Which Self Should Count?

 

To demonstrate the decision-making power of the remembering self, my colleagues and I designed an experiment, using a mild form of torture that I will call the cold-hand situation (its ugly technical name is cold-pressor). Participants are asked to hold their hand up to the wrist in painfully cold water until they are invited to remove it and are offered a warm towel. The subjects in our experiment used their free hand to control arrows on a keyboard to provide a continuous record of the pain they were enduring, a direct communication from their experiencing self. We chose a temperature that caused moderate but tolerable pain: the volunteer participants were of course free to remove their hand at any time, but none chose to do so.

Each participant endured two cold-hand episodes:

The short episode consisted of 60 seconds of immersion in water at 14° Celsius, which is experienced as painfully cold, but not intolerable. At the end of the 60 seconds, the experimenter instructed the participant to remove his hand from the water and offered a warm towel.

 

The long episode lasted 90 seconds.
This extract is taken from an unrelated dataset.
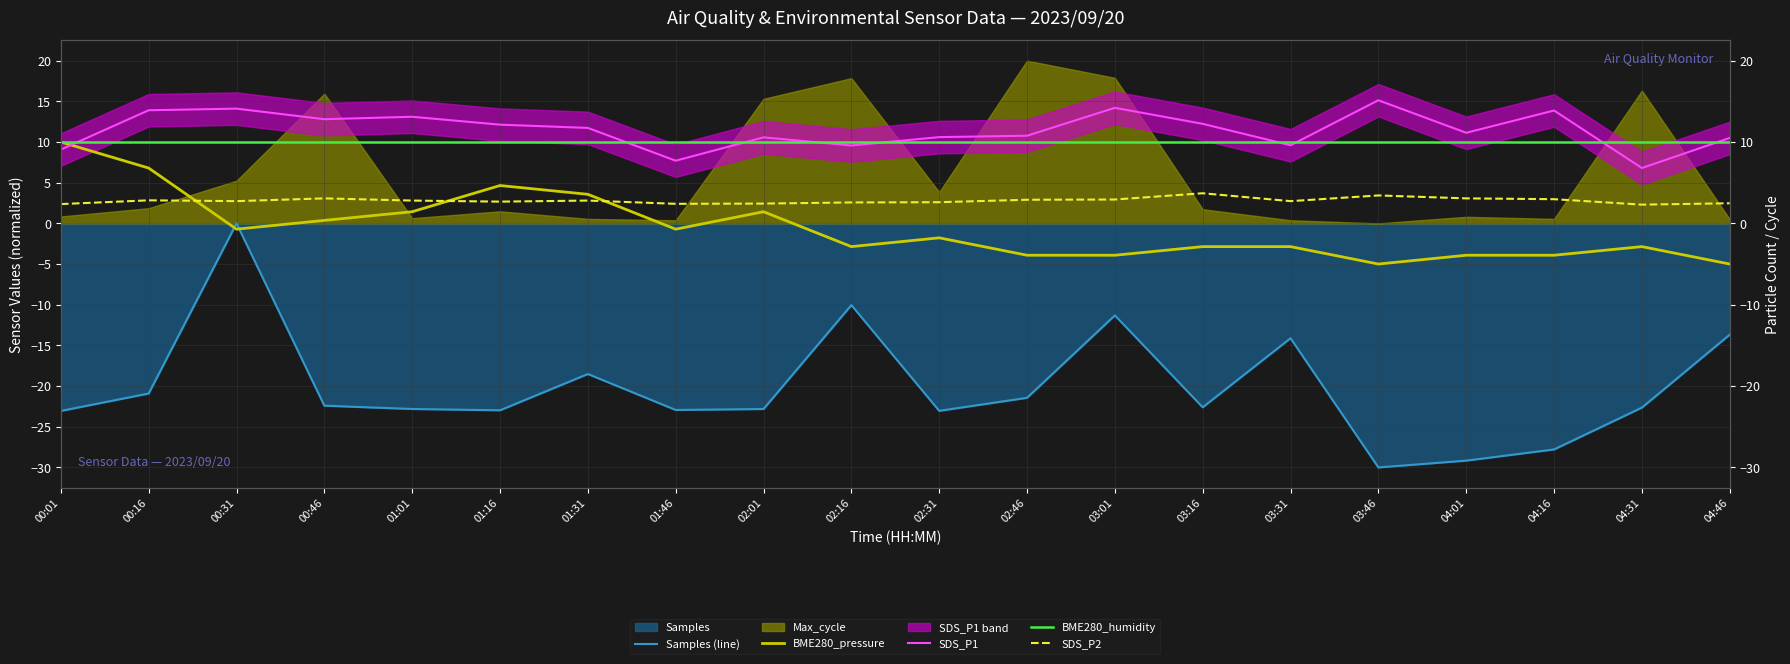

What is the approximate value of BME280_humidity at 00:31?

10.0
Its first 60 seconds were identical to the short episode. The experimenter said nothing at all at the end of the 60 seconds. Instead he opened a valve that allowed slightly warmer water to flow into the tub. During the additional 30 seconds, the temperature of the water rose by roughly 1°, just enough for most subjects to detect a slight decrease in the intensity of pain.

 

Our participants were told that they would have three cold-hand trials, but in fact they experienced only the short and the long episodes, each with a different hand. The trials were separated by seven minutes. Seven minutes after the second trial, the participants were given a choice about the third trial. They were told that one of their experiences would be repeated exactly, and were free to choose whether to repeat the experience they had had with their left hand or with their right hand. Of course, half the participants had the short trial with the left hand, half with the right; half had the short trial first, half began with the long, etc. This was a carefully controlled experiment.
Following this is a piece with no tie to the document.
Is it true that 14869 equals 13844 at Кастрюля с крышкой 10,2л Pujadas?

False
The experiment was designed to create a conflict between the interests of the experiencing and the remembering selves, and also between experienced utility and decision utility. From the perspective of the experiencing self, the long trial was obviously worse. We expected the remembering self to have another opinion. The peak-end rule predicts a worse memory for the short than for the long trial, and duration neglect predicts that the difference between 90 seconds and 60 seconds of pain will be ignored. We therefore predicted that the participants would have a more favorable (or less unfavorable) memory of the long trial and choose to repeat it. They did. Fully 80% of the participants who reported that their pain diminished during the final phase of the longer episode opted to repeat it, thereby declaring themselves willing to suffer 30 seconds of needless pain in the anticipated third trial.